Take the lines from the head of the listing through the one bearing "Certaines ont carrément mis la clé sous le" and copy them exactly, leaving every picture out.

___ Source records ___

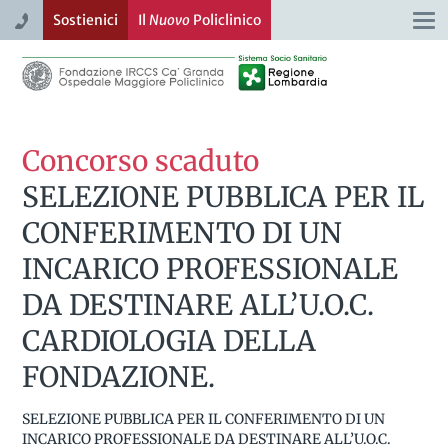
Sostienici
Il
Nuovo
Policlinico
Togg
navi
Concorso scaduto
SELEZIONE PUBBLICA PER IL
CONFERIMENTO DI UN
INCARICO PROFESSIONALE
DA DESTINARE ALL’U.O.C.
CARDIOLOGIA DELLA
FONDAZIONE.
SELEZIONE PUBBLICA PER IL CONFERIMENTO DI UN
INCARICO PROFESSIONALE DA DESTINARE ALL’U.O.C.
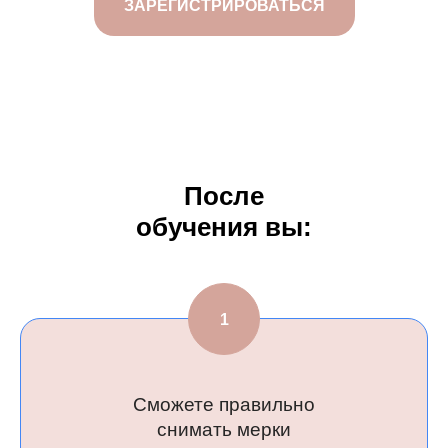
ЗАРЕГИСТРИРОВАТЬСЯ
Не знает
надо и
чтобы было, 
После
обучения вы:
Сможете правильно
снимать мерки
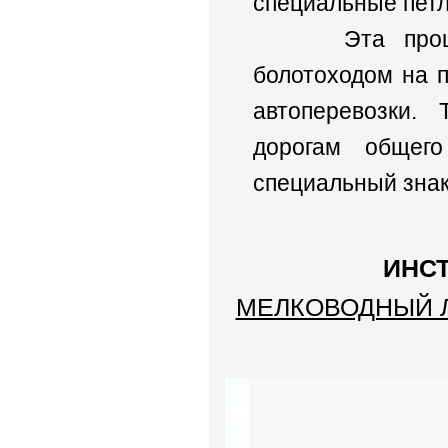
специальные петл
Эта процедур
болотоходом на 
автоперевозки.
дорогам общего
специальный знак
ИНСТ
МЕЛКОВОДНЫЙ Л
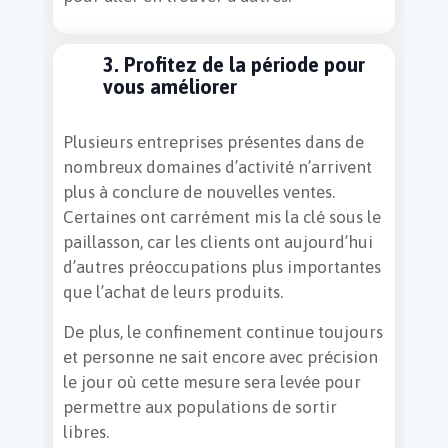
3. Profitez de la période pour
vous améliorer
Plusieurs entreprises présentes dans de
nombreux domaines d’activité n’arrivent
plus à conclure de nouvelles ventes.
Certaines ont carrément mis la clé sous le
paillasson, car les clients ont aujourd’hui
d’autres préoccupations plus importantes
que l’achat de leurs produits.
De plus, le confinement continue toujours
et personne ne sait encore avec précision
le jour où cette mesure sera levée pour
permettre aux populations de sortir
libres.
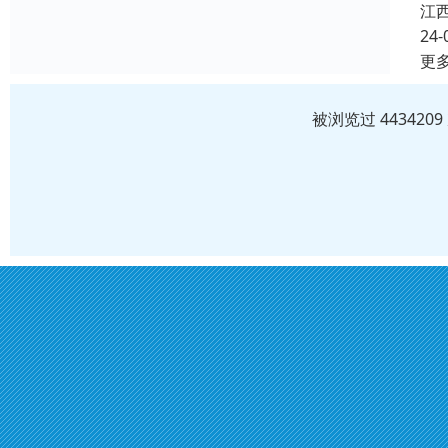
江
24-
更
被浏览过 44342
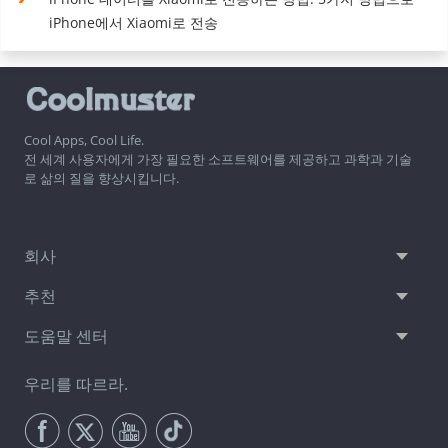
iPhone에서 Xiaomi로 전송
Cool Apps, Cool Life.
전 세계 사용자에게 가장 필요한 소프트웨어를 제공하고 과학과 기술
로 삶의 질을 향상시킵니다.
회사
추천
도움말 센터
우리를 따르라.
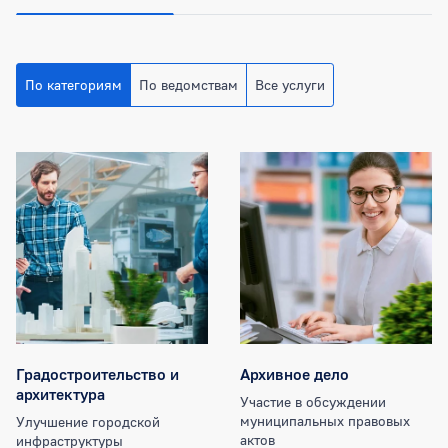
По категориям
По ведомствам
Все услуги
Категории муниципальных услуг
Градостроительство и
Архивное дело
архитектура
Участие в обсуждении
муниципальных правовых
Улучшение городской
актов
инфраструктуры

___

Output of the task -
Sostienici
Il
Nuovo
Policlinico
Togg
navi
Concorso scaduto
SELEZIONE PUBBLICA PER IL
CONFERIMENTO DI UN
INCARICO PROFESSIONALE
DA DESTINARE ALL’U.O.C.
CARDIOLOGIA DELLA
FONDAZIONE.
SELEZIONE PUBBLICA PER IL CONFERIMENTO DI UN
INCARICO PROFESSIONALE DA DESTINARE ALL’U.O.C.
ЗАРЕГИСТРИРОВАТЬСЯ
Не знает
надо и
чтобы было, 
После
обучения вы:
Сможете правильно
снимать мерки
специальные петл
Эта процедур
болотоходом на 
автоперевозки.
дорогам общего
специальный знак
ИНСТ
МЕЛКОВОДНЫЙ Л
3. Profitez de la période pour
vous améliorer
Plusieurs entreprises présentes dans de
nombreux domaines d’activité n’arrivent
plus à conclure de nouvelles ventes.
Certaines ont carrément mis la clé sous le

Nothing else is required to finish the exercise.